Task data:
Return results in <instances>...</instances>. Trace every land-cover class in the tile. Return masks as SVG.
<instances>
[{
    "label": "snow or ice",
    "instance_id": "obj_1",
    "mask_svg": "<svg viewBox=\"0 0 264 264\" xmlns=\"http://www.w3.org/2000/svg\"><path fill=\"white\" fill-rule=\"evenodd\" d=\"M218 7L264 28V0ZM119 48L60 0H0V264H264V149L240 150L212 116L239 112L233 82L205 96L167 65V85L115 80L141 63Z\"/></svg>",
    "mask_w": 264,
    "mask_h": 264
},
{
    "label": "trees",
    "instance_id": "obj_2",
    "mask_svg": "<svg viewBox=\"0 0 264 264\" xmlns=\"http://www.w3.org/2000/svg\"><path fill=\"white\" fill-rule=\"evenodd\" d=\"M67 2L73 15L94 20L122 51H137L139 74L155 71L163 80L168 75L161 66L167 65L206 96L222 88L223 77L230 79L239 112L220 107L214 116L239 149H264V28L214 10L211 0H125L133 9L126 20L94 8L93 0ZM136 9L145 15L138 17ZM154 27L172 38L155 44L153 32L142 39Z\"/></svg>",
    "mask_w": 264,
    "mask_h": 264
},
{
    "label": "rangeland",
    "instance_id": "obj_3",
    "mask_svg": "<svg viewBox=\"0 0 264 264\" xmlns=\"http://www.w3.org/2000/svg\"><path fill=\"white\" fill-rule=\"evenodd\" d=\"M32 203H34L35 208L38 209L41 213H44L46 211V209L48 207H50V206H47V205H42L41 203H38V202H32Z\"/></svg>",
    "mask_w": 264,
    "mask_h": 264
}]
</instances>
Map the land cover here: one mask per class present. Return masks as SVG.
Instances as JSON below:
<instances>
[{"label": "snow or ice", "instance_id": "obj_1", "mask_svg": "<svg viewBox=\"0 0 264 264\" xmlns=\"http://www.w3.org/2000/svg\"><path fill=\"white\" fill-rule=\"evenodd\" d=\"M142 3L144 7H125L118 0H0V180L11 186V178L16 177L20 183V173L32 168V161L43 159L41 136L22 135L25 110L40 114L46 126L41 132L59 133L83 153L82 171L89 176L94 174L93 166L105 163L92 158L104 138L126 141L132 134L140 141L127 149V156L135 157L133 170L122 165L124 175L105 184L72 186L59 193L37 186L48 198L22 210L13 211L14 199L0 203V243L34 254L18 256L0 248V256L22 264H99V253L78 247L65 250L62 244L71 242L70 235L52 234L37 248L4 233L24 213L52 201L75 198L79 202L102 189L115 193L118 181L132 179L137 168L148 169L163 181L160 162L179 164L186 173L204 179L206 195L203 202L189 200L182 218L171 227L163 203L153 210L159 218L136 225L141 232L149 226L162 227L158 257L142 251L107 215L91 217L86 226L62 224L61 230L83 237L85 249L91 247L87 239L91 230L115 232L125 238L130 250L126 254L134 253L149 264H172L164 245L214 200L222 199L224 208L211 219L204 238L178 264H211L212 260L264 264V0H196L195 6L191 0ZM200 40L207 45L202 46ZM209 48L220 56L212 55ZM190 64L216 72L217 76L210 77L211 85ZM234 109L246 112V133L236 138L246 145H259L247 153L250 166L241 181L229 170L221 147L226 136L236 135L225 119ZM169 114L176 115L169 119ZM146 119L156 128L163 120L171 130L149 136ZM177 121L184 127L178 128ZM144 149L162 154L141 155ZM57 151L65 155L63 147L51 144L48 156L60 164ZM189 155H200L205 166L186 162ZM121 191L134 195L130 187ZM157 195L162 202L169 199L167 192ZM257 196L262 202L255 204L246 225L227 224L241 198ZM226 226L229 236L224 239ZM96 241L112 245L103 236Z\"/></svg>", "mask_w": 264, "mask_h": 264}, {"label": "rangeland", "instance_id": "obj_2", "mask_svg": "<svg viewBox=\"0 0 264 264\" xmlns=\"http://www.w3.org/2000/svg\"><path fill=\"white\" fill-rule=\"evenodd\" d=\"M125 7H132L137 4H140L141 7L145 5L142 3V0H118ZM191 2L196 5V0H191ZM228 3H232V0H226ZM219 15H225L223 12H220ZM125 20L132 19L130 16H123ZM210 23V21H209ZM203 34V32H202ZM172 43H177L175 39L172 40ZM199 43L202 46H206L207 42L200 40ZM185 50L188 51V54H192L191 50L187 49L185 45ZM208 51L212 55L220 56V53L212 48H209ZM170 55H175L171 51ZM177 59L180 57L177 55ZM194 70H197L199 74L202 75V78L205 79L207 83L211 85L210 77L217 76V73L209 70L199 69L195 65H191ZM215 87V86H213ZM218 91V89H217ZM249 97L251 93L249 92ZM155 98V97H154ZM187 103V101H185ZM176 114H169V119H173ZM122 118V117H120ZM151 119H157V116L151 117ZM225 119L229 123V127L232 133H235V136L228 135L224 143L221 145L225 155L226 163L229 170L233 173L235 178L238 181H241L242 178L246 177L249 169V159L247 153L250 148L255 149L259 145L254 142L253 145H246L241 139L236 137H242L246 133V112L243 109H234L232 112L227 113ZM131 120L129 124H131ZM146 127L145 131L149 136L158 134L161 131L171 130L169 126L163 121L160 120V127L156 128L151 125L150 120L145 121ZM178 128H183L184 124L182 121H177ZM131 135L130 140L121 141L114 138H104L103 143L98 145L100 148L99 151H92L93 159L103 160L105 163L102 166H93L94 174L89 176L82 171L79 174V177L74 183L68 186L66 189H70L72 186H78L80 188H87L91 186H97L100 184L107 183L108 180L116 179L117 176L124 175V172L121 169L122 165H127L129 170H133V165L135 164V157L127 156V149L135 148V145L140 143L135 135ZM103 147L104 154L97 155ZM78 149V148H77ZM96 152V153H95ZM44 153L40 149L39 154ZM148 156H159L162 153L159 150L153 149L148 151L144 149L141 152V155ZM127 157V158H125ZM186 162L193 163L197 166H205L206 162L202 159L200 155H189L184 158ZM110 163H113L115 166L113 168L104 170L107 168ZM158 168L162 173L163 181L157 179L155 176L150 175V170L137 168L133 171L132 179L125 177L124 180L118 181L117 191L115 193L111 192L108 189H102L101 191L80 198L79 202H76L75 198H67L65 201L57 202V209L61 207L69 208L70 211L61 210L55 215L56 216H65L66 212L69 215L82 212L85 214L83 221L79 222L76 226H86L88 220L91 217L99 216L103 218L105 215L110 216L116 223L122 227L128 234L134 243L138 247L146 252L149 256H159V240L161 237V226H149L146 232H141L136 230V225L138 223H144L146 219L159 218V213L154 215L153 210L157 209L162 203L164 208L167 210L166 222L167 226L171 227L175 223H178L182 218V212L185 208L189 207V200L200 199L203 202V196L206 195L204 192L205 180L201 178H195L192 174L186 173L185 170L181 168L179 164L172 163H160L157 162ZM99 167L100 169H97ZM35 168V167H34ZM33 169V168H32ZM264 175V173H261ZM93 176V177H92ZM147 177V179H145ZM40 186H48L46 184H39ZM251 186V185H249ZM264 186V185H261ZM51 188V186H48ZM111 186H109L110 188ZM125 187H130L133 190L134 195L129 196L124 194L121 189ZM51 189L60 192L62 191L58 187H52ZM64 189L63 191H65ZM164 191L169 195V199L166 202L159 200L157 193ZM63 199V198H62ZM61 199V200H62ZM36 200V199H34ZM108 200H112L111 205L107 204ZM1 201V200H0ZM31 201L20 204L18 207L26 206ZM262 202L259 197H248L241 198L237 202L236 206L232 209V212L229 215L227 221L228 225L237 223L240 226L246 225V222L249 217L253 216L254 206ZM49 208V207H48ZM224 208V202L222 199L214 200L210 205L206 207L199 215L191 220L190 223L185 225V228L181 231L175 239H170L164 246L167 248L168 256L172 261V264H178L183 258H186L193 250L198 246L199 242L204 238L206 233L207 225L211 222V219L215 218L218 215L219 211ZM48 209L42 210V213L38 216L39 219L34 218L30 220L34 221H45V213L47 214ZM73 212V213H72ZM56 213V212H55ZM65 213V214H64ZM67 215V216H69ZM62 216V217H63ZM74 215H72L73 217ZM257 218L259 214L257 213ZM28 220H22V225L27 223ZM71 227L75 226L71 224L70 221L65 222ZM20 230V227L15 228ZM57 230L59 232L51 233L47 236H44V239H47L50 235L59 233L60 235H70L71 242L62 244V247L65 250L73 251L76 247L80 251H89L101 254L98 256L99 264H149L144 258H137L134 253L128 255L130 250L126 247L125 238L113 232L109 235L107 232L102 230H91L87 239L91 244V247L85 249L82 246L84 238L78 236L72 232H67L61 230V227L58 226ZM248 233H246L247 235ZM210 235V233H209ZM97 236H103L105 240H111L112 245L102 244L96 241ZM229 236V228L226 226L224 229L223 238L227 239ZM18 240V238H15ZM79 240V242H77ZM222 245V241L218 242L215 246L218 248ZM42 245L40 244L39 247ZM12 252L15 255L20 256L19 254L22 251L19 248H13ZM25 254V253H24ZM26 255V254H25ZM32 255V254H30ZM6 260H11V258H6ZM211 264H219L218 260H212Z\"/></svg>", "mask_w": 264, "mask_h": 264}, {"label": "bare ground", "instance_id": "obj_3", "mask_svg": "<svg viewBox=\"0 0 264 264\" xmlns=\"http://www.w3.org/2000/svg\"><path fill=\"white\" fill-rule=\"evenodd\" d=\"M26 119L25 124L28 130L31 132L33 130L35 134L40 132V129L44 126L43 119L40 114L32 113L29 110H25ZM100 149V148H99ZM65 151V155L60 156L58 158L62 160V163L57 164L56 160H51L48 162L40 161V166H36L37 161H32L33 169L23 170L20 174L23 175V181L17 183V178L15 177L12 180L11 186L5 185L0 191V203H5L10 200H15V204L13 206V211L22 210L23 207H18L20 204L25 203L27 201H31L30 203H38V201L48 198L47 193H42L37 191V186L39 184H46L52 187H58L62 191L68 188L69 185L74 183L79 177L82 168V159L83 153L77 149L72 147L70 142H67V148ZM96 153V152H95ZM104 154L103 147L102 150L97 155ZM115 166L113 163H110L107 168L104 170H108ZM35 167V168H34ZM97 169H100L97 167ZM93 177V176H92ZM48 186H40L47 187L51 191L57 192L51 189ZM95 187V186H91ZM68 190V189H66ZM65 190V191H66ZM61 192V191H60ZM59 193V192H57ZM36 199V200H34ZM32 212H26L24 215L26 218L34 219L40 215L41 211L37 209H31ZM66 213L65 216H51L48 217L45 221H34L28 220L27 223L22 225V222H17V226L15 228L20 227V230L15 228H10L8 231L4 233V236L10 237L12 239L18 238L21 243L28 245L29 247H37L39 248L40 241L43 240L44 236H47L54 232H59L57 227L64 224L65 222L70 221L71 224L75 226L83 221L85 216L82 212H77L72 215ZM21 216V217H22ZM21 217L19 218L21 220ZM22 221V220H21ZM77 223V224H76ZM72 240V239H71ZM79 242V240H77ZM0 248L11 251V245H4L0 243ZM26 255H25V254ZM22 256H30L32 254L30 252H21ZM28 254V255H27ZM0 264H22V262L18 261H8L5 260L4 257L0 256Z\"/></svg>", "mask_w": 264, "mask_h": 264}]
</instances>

What is expected: List every line in the entries above that contains the string "cover". Case counts.

Finished answer:
Return results in <instances>...</instances>. Trace every land-cover class in the tile. Return masks as SVG.
Map the land cover here: one mask per class present. Return masks as SVG.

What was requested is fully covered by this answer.